Romains 12, 1-24

Offrir son corps

Saint Pierre Chrysologue

Homélie 108, Livre des Jours, p. 420s

 

          Ecoutons, frères, l’adjuration de l’apôtre Paul : Je vous adjure d’offrir vos corps. Par cette demande, Paul a fait accéder tous les hommes au sommet du sacerdoce : offrir vos corps comme un sacrifice vivant.
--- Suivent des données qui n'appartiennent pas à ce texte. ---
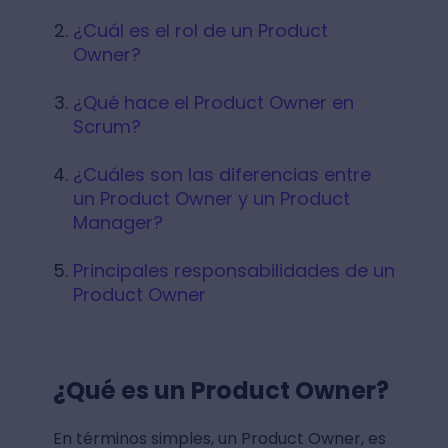
¿Cuál es el rol de un Product
Owner?
¿Qué hace el Product Owner en
Scrum?
¿Cuáles son las diferencias entre
un Product Owner y un Product
Manager?
Principales responsabilidades de un
Product Owner
¿Qué es un Product Owner?
En términos simples, un Product Owner, es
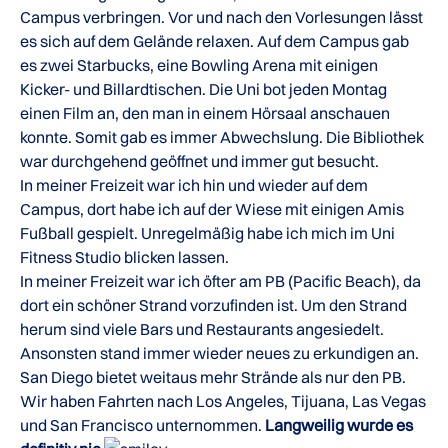
Campus verbringen. Vor und nach den Vorlesungen lässt
es sich auf dem Gelände relaxen. Auf dem Campus gab
es zwei Starbucks, eine Bowling Arena mit einigen
Kicker- und Billardtischen. Die Uni bot jeden Montag
einen Film an, den man in einem Hörsaal anschauen
konnte. Somit gab es immer Abwechslung. Die Bibliothek
war durchgehend geöffnet und immer gut besucht.
In meiner Freizeit war ich hin und wieder auf dem
Campus, dort habe ich auf der Wiese mit einigen Amis
Fußball gespielt. Unregelmäßig habe ich mich im Uni
Fitness Studio blicken lassen.
In meiner Freizeit war ich öfter am PB (Pacific Beach), da
dort ein schöner Strand vorzufinden ist. Um den Strand
herum sind viele Bars und Restaurants angesiedelt.
Ansonsten stand immer wieder neues zu erkundigen an.
San Diego bietet weitaus mehr Strände als nur den PB.
Wir haben Fahrten nach Los Angeles, Tijuana, Las Vegas
und San Francisco unternommen.
Langweilig wurde es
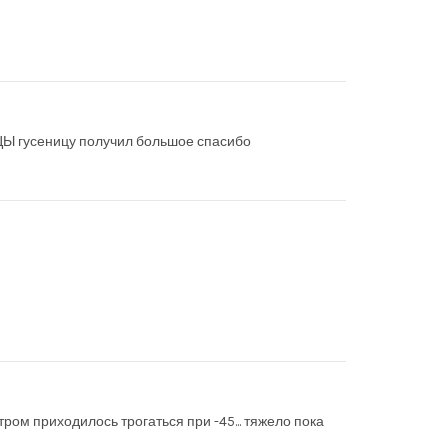
ДЦЫ гусеницу получил большое спасибо
тром приходилось трогаться при -45... тяжело пока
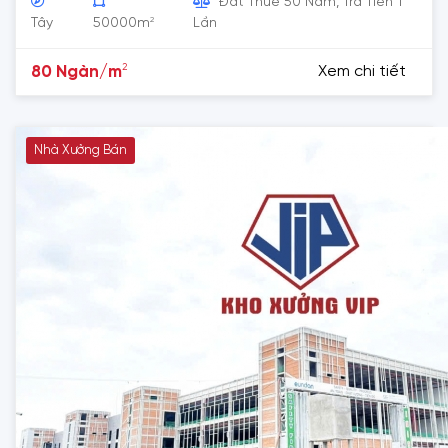
Đất Thuê 50 Năm, Trả Tiền 1
2
Tây
50000m
Lần
2
80 Ngàn/m
Xem chi tiết
Nhà Xưởng Bán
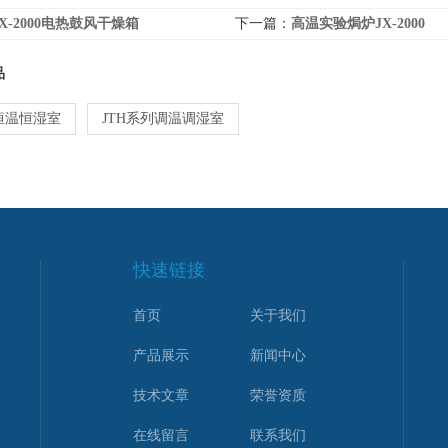
JX-2000电热鼓风干燥箱
下一篇：
高温实验焗炉JX-2000
品
恒温恒湿室
JTH系列调温调湿室
快速链接
首页
关于我们
产品展示
新闻中心
技术文章
荣誉资质
在线留言
联系我们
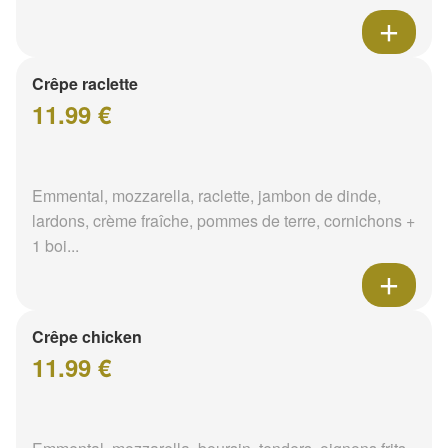
Crêpe raclette
11.99 €
Emmental, mozzarella, raclette, jambon de dinde,
lardons, crème fraîche, pommes de terre, cornichons +
1 boi...
Crêpe chicken
11.99 €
          Quelle fonction sans précédent que celle du sacerdoce chrétien ! L’homme y est à lui-même et la victime et le prêtre. L’homme n’a pas à chercher au dehors ce qu’il doit immoler à Dieu ; l’homme apporte avec lui et en lui ce qu’il doit offrir pour lui-même à Dieu en sacrifice. La victime demeure la même, le prêtre reste le même. La victime que l’on frappe reste vivante, et le prêtre ne meurt pas puisqu’il doit officier. Etonnant sacrifice où le corps est offert sans qu’il y ait de corps, où le sang est offert sans que le sang soit versé.

          Frères, ce sacrifice du Christ dépend du modèle qu’il nous en a donné, lorsqu’il a immolé son corps pour que sa vie donne la vie au monde. Et vraiment il a fait de son corps un sacrifice vivant, puisqu’il vit en étant immolé. Avec une telle victime, la mort est donnée en rançon, le sacrifice demeure, le sacrifice est vivant, la mort reçoit son châtiment. C’est pourquoi les martyrs naissent en mourant, commencent leur vie lorsqu’ils la finissent, vivent par leur mise à mort, et brillent dans le ciel alors que sur la terre on croyait à leur extinction.

          Je vous adjure, frères, par la miséricorde de Dieu, d’offrir vos corps en sacrifice vivant et saint. C’est ce que le prophète a chanté : Tu ne voulais ni sacrifice, ni oblation, mais tu m’as façonné un corps.

          Sois le sacrifice et le prêtre de Dieu. Ne néglige pas le don que t’a concédé la souveraineté divine. Revêts la robe de la sainteté, boucle sur toi le ceinturon de ta chasteté. Que le Christ vienne voiler ta tête, que la croix imprimée sur ton front te protège toujours, mets sur ton cœur le mystère de la science divine, fais brûler sans cesse l’encens de la prière, empoigne le glaive de l’Esprit, fais de ton cœur un autel. Et ainsi présente ton corps à Dieu, offre-le sans crainte en sacrifice.

          Dieu désire la foi, non la mort. Dieu a soif de prières, et non de sang. Dieu se laisse réconcilier par le bon vouloir, non par le meurtre.